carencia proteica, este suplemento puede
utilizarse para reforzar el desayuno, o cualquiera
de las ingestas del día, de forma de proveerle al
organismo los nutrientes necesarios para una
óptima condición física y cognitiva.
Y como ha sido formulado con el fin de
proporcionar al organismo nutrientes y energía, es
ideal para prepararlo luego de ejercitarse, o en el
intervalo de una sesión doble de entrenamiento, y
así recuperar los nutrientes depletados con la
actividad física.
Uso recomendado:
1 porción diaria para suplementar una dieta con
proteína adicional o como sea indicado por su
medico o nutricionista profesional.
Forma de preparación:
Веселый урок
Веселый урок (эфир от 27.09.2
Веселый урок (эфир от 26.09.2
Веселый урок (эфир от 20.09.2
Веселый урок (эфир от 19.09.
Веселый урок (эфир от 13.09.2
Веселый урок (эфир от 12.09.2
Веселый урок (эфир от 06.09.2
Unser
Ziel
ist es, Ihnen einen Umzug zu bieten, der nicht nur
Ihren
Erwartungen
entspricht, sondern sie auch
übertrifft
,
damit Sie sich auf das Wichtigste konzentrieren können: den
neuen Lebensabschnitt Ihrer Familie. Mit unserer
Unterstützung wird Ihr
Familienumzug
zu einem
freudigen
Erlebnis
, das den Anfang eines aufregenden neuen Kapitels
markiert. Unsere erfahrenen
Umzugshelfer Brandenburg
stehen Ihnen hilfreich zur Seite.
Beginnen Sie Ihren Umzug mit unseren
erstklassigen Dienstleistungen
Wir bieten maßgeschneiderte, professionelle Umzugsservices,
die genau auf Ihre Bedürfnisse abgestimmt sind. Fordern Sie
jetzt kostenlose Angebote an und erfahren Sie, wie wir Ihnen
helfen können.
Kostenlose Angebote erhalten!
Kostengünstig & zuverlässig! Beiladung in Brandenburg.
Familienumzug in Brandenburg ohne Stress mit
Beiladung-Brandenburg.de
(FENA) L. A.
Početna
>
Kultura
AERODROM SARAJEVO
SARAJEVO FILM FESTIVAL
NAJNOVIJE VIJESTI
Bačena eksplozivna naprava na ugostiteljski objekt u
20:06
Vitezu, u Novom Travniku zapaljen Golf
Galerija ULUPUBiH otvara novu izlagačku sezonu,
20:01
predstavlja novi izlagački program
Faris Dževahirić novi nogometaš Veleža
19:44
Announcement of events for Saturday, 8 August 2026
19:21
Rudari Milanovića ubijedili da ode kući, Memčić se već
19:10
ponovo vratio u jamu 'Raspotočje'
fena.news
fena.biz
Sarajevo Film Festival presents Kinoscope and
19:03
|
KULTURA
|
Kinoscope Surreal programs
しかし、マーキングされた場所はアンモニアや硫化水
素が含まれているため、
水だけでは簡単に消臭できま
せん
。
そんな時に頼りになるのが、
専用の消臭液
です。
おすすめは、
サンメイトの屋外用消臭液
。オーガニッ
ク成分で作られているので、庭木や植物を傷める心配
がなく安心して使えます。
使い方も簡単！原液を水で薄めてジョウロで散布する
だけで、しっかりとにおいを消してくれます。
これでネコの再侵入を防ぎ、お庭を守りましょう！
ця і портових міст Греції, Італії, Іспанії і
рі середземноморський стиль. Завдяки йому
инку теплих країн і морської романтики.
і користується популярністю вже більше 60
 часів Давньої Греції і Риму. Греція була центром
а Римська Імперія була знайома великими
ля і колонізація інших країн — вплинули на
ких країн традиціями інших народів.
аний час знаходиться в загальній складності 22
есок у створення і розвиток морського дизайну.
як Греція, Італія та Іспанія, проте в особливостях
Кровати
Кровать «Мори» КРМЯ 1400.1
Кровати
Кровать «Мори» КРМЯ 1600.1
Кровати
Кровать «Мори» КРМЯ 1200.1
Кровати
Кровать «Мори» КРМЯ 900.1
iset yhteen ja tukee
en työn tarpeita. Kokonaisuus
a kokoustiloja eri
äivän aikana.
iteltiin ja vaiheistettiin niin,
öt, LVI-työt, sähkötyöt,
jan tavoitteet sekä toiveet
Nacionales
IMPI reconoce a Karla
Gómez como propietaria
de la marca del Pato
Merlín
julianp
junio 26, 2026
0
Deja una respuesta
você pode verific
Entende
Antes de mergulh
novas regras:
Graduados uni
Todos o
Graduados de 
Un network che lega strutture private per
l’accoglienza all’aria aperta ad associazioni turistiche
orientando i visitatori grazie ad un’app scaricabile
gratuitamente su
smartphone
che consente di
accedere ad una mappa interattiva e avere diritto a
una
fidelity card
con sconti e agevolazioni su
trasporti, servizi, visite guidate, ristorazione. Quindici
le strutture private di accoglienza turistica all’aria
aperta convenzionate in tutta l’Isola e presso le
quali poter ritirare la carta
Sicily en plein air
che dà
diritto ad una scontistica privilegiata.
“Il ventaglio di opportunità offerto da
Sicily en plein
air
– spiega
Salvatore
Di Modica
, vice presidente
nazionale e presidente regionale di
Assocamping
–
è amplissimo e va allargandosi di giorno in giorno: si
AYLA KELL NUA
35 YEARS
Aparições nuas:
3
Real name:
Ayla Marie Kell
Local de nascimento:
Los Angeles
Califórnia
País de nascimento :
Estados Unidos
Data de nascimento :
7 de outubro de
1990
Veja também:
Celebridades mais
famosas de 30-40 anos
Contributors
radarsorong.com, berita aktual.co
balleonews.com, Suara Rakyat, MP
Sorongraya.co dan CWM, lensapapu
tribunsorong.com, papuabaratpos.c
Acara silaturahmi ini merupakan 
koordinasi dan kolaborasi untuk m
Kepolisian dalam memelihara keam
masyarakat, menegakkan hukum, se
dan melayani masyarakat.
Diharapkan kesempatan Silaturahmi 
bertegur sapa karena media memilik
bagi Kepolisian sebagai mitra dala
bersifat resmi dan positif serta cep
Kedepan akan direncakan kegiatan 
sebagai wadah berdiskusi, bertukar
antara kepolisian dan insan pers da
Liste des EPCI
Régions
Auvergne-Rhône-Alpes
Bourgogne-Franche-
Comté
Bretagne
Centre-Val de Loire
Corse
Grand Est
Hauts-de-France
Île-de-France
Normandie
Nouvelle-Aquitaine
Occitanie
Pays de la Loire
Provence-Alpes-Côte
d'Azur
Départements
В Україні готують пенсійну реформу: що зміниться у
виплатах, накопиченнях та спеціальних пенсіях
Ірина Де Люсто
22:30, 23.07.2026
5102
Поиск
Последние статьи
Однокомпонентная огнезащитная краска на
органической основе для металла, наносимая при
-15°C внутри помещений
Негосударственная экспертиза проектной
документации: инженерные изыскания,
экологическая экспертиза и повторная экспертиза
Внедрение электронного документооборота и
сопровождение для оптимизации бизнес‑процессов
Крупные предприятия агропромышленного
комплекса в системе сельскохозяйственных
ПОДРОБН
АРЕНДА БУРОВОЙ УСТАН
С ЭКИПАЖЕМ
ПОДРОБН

************

Each line in the data that holds the string "Мори" needs to be copied.

*RESULT:*
Кровать «Мори» КРМЯ 1400.1
Кровать «Мори» КРМЯ 1600.1
Кровать «Мори» КРМЯ 1200.1
Кровать «Мори» КРМЯ 900.1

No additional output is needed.